The thermodynamic properties of a system may be divided into the following two general classes.
a) Extensive properties
A property is called extensive if its value for an overall system is the sum of its values for the
parts into which the system is divided i.e. it is additives. The value of a property is
proportional to the mass of the system. Mass, volume, energy, and several other properties
introduced later are extensive. Extensive properties depend on the size or extent of a system.
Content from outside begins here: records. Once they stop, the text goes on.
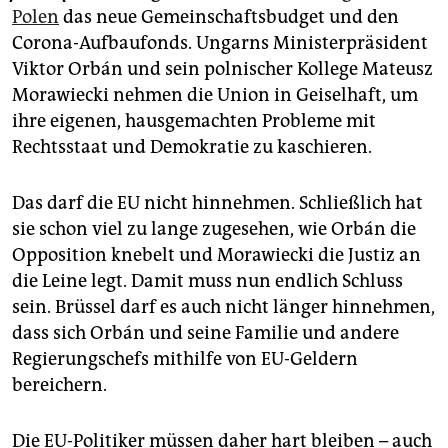
epaper login
Polen
das neue Gemeinschaftsbudget und den
Corona-Aufbaufonds. Ungarns Ministerpräsident
Viktor Orbán und sein polnischer Kollege Mateusz
Morawiecki nehmen die Union in Geiselhaft, um
ihre eigenen, hausgemachten Probleme mit
Rechtsstaat und Demokratie zu kaschieren.
Das darf die EU nicht hinnehmen. Schließlich hat
sie schon viel zu lange zugesehen, wie Orbán die
Opposition knebelt und Morawiecki die Justiz an
die Leine legt. Damit muss nun endlich Schluss
sein. Brüssel darf es auch nicht länger hinnehmen,
dass sich Orbán und seine Familie und andere
Regierungschefs mithilfe von EU-Geldern
bereichern.
Die EU-Politiker müssen daher hart bleiben – auch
The extensive properties of a system can change with time.
b) Intensive properties
If the value of a property is independent of the size or extent of a system i.e. independent of
the mass of the system, it is referred as intensive properties. Intensive properties are not
additive in the sense previously considered. It may vary from place to place within the system
at any moment. Thus, intensive properties may be functions of both position and time.
The ratio of an extensive property 'X' to the mass 'm' is called the specific value 'X/m' of that
property. Thus, v=V/m is the specific volume, specific total energy (e = E/m).
Generally, uppercase letters are used to denote extensive properties (with mass 'm' being a
major exception), and lowercase letters are used for intensive properties (with pressure 'P'
and temperature 'T' being the obvious exceptions).
1.4.3 Thermodynamic state and Thermodynamic Equilibrium
The word state refers to the condition of a system as described by its properties such as pressure,
volume, temperature, mass etc. At a given state, all the properties of a system have fixed values.
If the value of even one property changes, the state will change to a different one. Hence, each
unique condition of system is called a state. State is the condition of the system as all the
properties can be measured or calculated throughout the entire system, which gives us a set of
properties that completely describes the condition.
On the basis of the above discussion we can determine if a given variable is a property or not by
applying the following tests:
(a) A variable is a property if, and only if, it has a single value at each equilibrium state.
(b) A variable is a property if, and only if, the change in its value between any two prescribed
equilibrium states is single valued.
Thermodynamics deals with equilibrium states. The word equilibrium implies a state of balance.
In an equilibrium state there are no unbalanced potentials (or driving forces) within a system. For
a system, the properties describing the state will be constant if the system is not allowed to
interact with the surroundings or it the system is allowed to interact completely with unchanging
surroundings. Such a state is termed an equilibrium state and the properties are equilibrium
properties.
A system will be in a state of thermodynamic equilibrium, if the condition for the following three
types of equilibrium are satisfied
a) Mechanical equilibrium: a system is in mechanical equilibrium if there is no change in
pressure at any point of the system with time.
b) Thermal equilibrium: a system is in thermal equilibrium if the temperature is the same
throughout the entire system
c) Chemical equilibrium: a system is in chemical equilibrium if its chemical composition does
not change with time, that is, no chemical reactions occur
1.4.4 Thermodynamic Process and cycles:
Any change that a system undergoes from one
equilibrium state to another is called a process, and the
series of states through which a system passes during a
process is called the path of the process.
When a process proceeds in such a manner that the
system remains infinitesimally (very very) close to an
equilibrium state at all times, it is called a quasi-static,
or quasi- equilibrium, process. A quasi-equilibrium
process can be
viewed as a sufficiently slow process and also called
reversible process. It should be pointed out that a
quasi-equilibrium process is an idealized process and is
not a true representation of an actual process. But
many actual processes closely approximate it. It is
important because:
a) they are easy to analyze
b) serves as standards to which actual process can be compared.